VERMILLION, S.D.—Journalists who want to start their own newspapers should know that it will be a tough road, but according to Mark Trahant, the journey is worth it.
"Anybody can do this if they put in the time and do the work," Trahant, a Native journalist, told college and high school students at the University of South Dakota.
Trahant, chairman of the Maynard Institute for Journalism Education, spoke Monday to students of the Freedom Forum-sponsored American Indian Journalism Institute as part of the AIJI summer program. High school students from the university's Math and Science Initiative Program also were in attendance, but Trahant directed his message primarily to the aspiring journalists.
A Shoshone-Bannock, Trahant stressed that journalists shouldn't be afraid of their failures. He shared a story about going to San Francisco to cover the 1994 earthquake.

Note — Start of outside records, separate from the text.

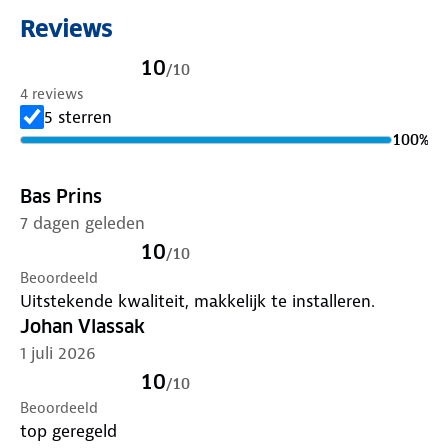
fietsendrager scoort hoog op verschillende
Reviews
onderdelen, zoals montage, gebruiksgemak en
constructie. Lees
hier
meer over de belangrijkste
10
/
10
testonderdelen.
4 reviews
5 sterren
100
%
Bas Prins
7 dagen geleden
10
/
10
Beoordeeld
Uitstekende kwaliteit, makkelijk te installeren.
Johan Vlassak
1 juli 2026
10
/
10
Beoordeeld
top geregeld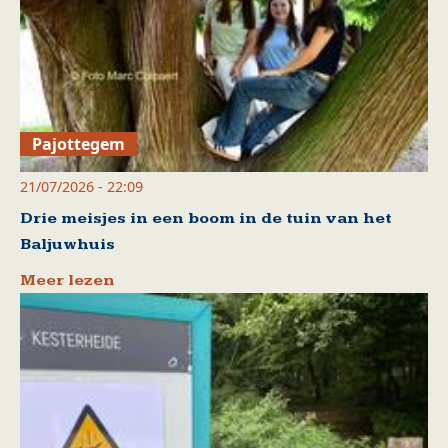
Pajottegem
21/07/2026 - 22:09
Drie meisjes in een boom in de tuin van het
Baljuwhuis
Meer lezen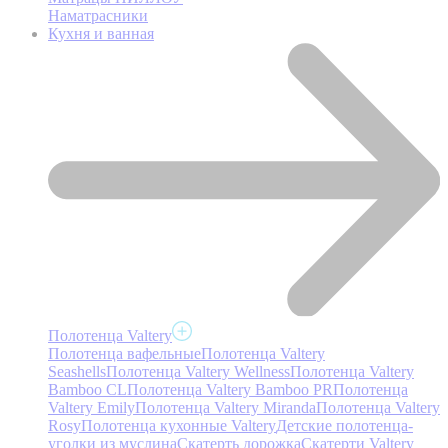
Наматрасники
Кухня и ванная
Полотенца Valtery
Полотенца вафельные
Полотенца Valtery
Seashells
Полотенца Valtery Wellness
Полотенца Valtery
Bamboo CL
Полотенца Valtery Bamboo PR
Полотенца
Valtery Emily
Полотенца Valtery Miranda
Полотенца Valtery
Rosy
Полотенца кухонные Valtery
Детские полотенца-
уголки из муслина
Скатерть дорожка
Скатерти Valtery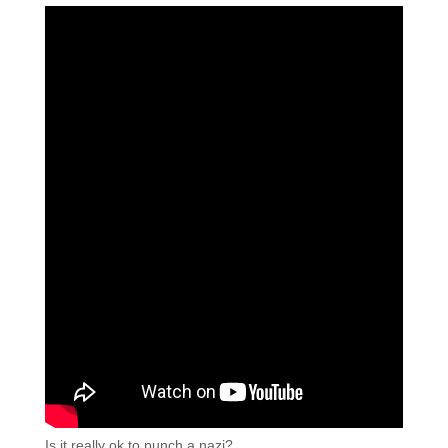
Is it really ok to punch a nazi?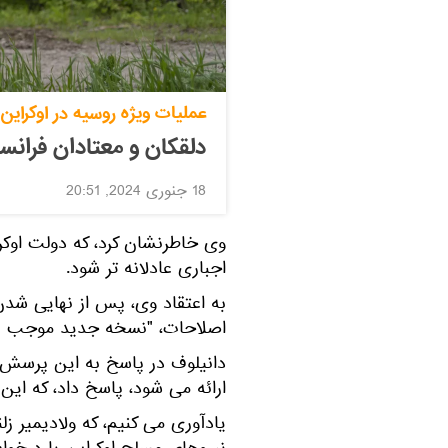
عملیات ویژه روسیه در اوکراین
دلقکان و معتادان فرانس
18 جنوری 2024, 20:51
وی خاطرنشان کرد، که دولت اوکر
اجباری عادلانه تر شود.
به اعتقاد وی، پس از نهایی شدن
اصلاحات، "نسخه جدید موجب نا
دانیلوف در پاسخ به این پرسش ک
ارائه می شود، پاسخ داد، که این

He said he covered the story from many different angles, spending hours moving around the city. But his editor told Trahant that he should have focused on a single place devastated by the earthquake and written the simple story instead of trying to compete with the news wires and their overall coverage.
According to Trahant, that was his biggest failure. But he shared with students the importance of not fearing failure.

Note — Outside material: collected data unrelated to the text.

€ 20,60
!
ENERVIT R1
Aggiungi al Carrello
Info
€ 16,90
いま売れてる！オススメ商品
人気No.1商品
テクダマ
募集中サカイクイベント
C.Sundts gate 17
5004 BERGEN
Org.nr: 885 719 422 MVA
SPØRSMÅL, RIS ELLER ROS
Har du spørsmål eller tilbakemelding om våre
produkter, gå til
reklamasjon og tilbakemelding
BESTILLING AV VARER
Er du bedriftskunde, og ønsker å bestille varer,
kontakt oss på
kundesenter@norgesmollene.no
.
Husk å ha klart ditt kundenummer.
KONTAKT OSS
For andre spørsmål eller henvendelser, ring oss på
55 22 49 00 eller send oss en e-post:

"You can't underestimate the power of failure," he said. "That is the one thing I wish for everyone to know."
Trahant said journalists must learn from their mistakes and just keep reporting and writing.
"This is all about storytelling," he said. Storytelling is the key to newspaper writing, he added, and he urged the student journalists to write constantly to improve themselves.
"Writing is a muscle that you exercise everyday," he said.
Trahant told students that he wanted to be a writer since he was a child and once made a newspaper colored with crayons that he called The Sun.
Years later, Trahant worked for tribal newspapers and became a columnist for the Seattle Times. He authored the book, "Pictures of Our Nobler Selves," a history of Native American journalism. Today, he is also a Freedom Forum trustee and writes a column for MSNBC.com twice a month.
"I can't imagine how life would be without journalism," Trahant said.